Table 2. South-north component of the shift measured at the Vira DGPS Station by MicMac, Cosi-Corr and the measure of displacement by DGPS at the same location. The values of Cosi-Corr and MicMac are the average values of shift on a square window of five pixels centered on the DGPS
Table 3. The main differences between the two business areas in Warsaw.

--

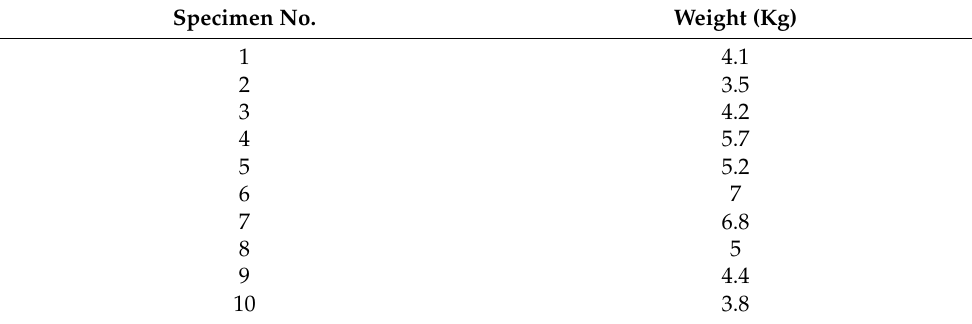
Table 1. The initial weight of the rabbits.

...

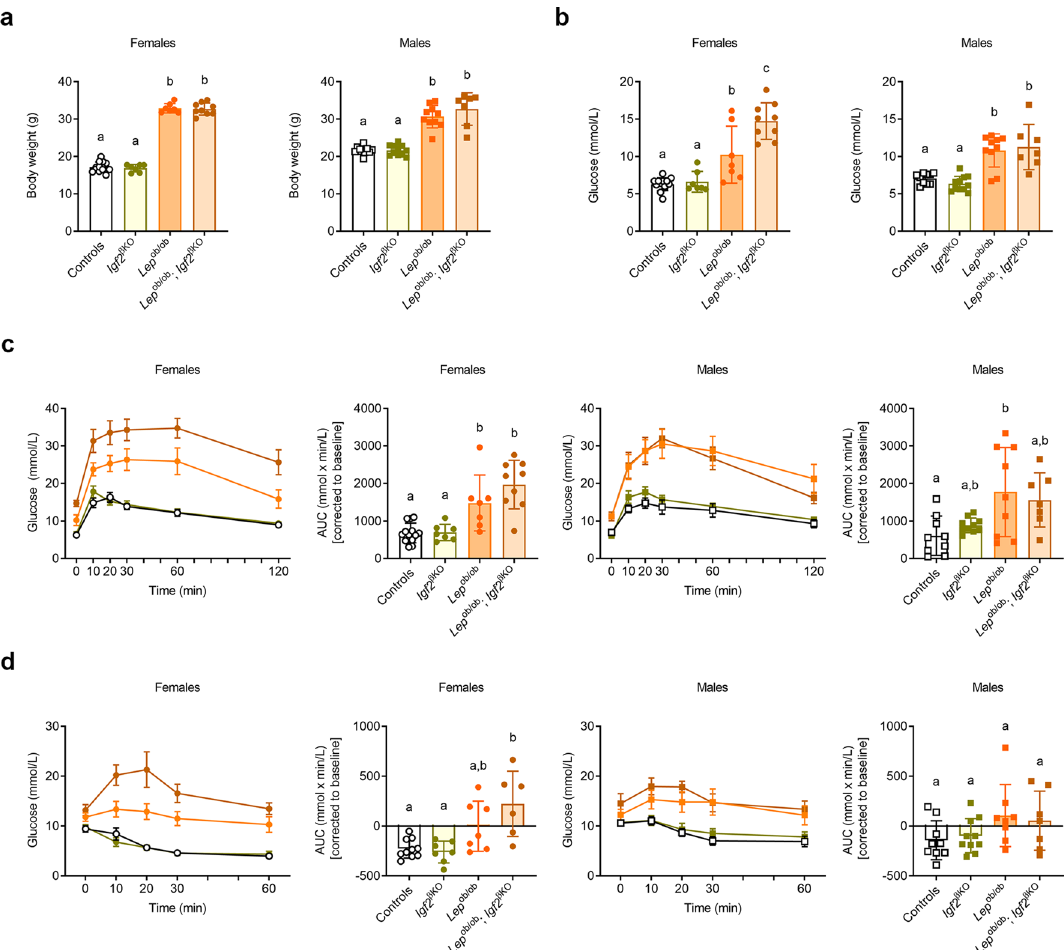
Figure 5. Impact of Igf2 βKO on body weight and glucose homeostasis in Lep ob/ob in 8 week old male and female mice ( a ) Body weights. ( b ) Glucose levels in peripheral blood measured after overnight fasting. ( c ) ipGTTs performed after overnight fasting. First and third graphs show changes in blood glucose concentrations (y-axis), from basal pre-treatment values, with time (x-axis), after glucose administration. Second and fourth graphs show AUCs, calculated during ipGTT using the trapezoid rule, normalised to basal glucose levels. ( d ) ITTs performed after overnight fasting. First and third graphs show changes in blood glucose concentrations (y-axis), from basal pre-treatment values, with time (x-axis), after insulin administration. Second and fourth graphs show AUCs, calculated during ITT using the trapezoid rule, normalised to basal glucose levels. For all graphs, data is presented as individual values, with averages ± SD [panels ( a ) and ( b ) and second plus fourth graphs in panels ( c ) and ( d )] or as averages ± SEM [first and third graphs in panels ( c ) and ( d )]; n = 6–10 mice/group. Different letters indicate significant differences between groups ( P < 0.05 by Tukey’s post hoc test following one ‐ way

Assignment. The answer should consist of all lines from the records above that hold the word "Table".

Final answer.
Table 2. South-north component of the shift measured at the Vira DGPS Station by MicMac, Cosi-Corr and the measure of displacement by DGPS at the same location. The values of Cosi-Corr and MicMac are the average values of shift on a square window of five pixels centered on the DGPS
Table 3. The main differences between the two business areas in Warsaw.
Table 1. The initial weight of the rabbits.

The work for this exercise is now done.